§ WHAT YOU NEED TO DO
The full set of records must be printed exactly as given.

§ Pose estimation data
- - - -

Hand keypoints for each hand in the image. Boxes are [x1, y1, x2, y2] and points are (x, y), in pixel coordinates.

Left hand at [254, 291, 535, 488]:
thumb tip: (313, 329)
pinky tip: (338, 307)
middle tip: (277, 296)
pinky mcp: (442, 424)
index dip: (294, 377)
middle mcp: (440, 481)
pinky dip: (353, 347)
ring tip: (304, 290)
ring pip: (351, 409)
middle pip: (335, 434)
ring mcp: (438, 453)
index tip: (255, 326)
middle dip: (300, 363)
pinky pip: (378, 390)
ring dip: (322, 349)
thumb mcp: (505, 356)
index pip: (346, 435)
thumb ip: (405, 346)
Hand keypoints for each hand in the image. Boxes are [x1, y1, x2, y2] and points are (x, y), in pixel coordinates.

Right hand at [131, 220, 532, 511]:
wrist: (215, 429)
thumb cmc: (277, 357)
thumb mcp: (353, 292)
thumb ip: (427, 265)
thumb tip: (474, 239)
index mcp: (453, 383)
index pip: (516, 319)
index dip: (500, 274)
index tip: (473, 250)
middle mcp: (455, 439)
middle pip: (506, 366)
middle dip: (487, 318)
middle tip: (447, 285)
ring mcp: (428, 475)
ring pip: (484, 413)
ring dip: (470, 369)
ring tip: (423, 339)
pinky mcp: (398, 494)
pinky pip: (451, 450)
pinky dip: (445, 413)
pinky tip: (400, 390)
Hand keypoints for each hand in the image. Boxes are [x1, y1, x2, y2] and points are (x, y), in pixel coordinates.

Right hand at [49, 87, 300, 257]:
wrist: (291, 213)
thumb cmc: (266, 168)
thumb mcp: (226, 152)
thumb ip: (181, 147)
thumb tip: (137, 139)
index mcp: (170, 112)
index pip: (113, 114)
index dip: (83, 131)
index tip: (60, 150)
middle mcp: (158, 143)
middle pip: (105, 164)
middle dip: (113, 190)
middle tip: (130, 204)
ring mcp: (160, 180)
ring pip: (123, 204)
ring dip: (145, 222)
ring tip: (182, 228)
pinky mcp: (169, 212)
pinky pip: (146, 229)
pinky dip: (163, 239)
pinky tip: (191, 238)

- - - -

§ PROBLEM SOLUTION
Hand keypoints for each hand in the image. Boxes are [x1, y1, x2, y2] and points are (x, y), in pixel coordinates.

Left hand at [254, 291, 535, 488]:
thumb tip: (313, 329)
pinky tip: (338, 307)
middle tip: (277, 296)
pinky mcp: (442, 424)
index dip: (294, 377)
middle mcp: (440, 481)
pinky dip: (353, 347)
ring tip: (304, 290)
ring pip: (351, 409)
middle pip: (335, 434)
ring mcp: (438, 453)
index tip: (255, 326)
middle dip: (300, 363)
pinky pip: (378, 390)
ring dip: (322, 349)
thumb mcp: (505, 356)
index pip: (346, 435)
thumb ip: (405, 346)
Hand keypoints for each hand in the image. Boxes are [x1, y1, x2, y2] and points are (x, y), in pixel coordinates.

Right hand at [131, 220, 532, 511]:
wrist: (215, 429)
thumb cmc: (277, 357)
thumb mcp: (353, 292)
thumb ip: (427, 265)
thumb tip: (474, 239)
index mcp: (453, 383)
index pip: (516, 319)
index dip: (500, 274)
index tip: (473, 250)
middle mcp: (455, 439)
middle pip: (506, 366)
middle dip: (487, 318)
middle tip: (447, 285)
ring mcp: (428, 475)
ring pip: (484, 413)
ring dip: (470, 369)
ring tip: (423, 339)
pinky mcp: (398, 494)
pinky pip: (451, 450)
pinky dip: (445, 413)
pinky tip: (400, 390)
Hand keypoints for each hand in the image. Boxes are [x1, y1, x2, y2] and points are (x, y), in pixel coordinates.

Right hand at [49, 87, 300, 257]:
wrist: (291, 213)
thumb cmc: (266, 168)
thumb mcp: (226, 152)
thumb ip: (181, 147)
thumb tip: (137, 139)
index mcp: (170, 112)
index pip: (113, 114)
index dip: (83, 131)
index tip: (60, 150)
middle mcp: (158, 143)
middle pip: (105, 164)
middle dip: (113, 190)
middle tip: (130, 204)
ring mcp: (160, 180)
ring pip: (123, 204)
ring dip: (145, 222)
ring tip: (182, 228)
pinky mcp: (169, 212)
pinky pip: (146, 229)
pinky dip: (163, 239)
pinky tip: (191, 238)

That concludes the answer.